3 Conclusion and Discussion

The problems of robot kinematics and how to deal with them have been presented in the paper. A new method of setting motion trajectory has been proposed to solve the kinematics problem, along with new concepts such as local error, cyclic cumulative error, etc. This new method of setting motion trajectories requires pre-measured human kinematics, thereby establishing a trajectory for the robot that moves most like a human gait.

We are focusing our research to achieve a method of building a motion trajectory similar to that of a human’s gait for the robot, without directly depending on the kinematic parameters measured. To do this, we are currently trying to collect more kinematic parameters of different gaits, and are also looking to upgrade and improve our kinematic calculation method, especially interpolation based on angular trajectories.

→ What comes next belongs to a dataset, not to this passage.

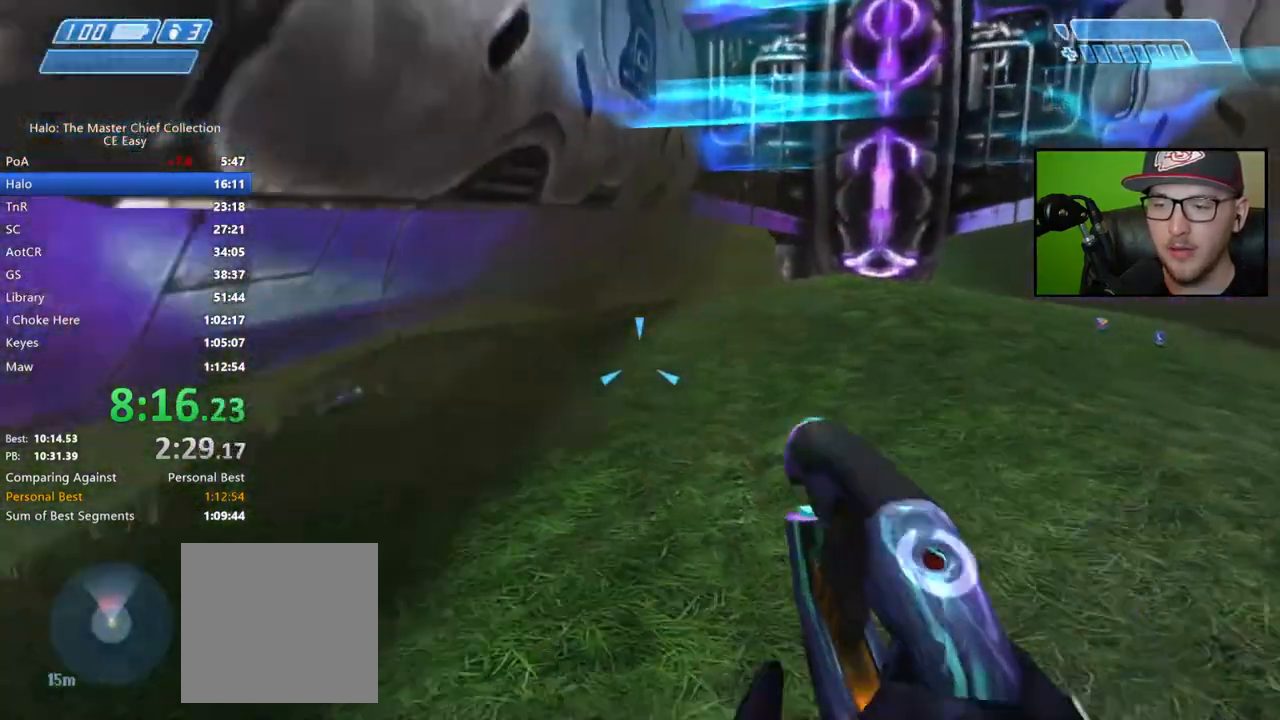
{"buttons": ["B"], "left_stick": "up-left", "right_stick": "center", "events": [[50, "left_stick", "left"], [150, "left_stick", "up-left"], [367, "right_stick", "center"], [450, "B", "down"]]}
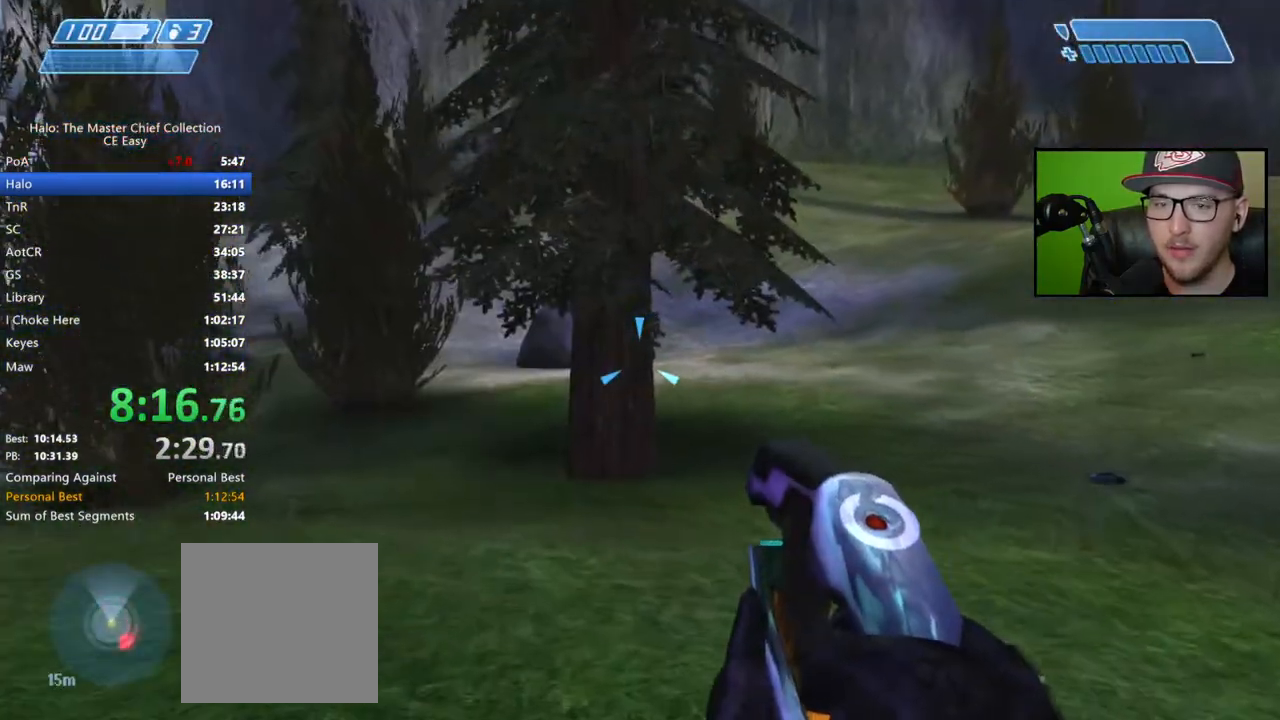
{"buttons": ["A"], "left_stick": "up", "right_stick": "center", "events": [[17, "B", "up"], [167, "right_stick", "left"], [300, "right_stick", "center"], [333, "left_stick", "up"], [483, "A", "down"]]}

Although interpolation based on angular trajectories gives the worst results and is the most difficult to deal with, it shows that points in the angular trajectory of the human gait must follow a certain rule or formula. Deviating from that rule or formula results in oscillation errors in angular velocity and angular acceleration. To be able to develop the next step of research, it is essential for us to find that rule or formula.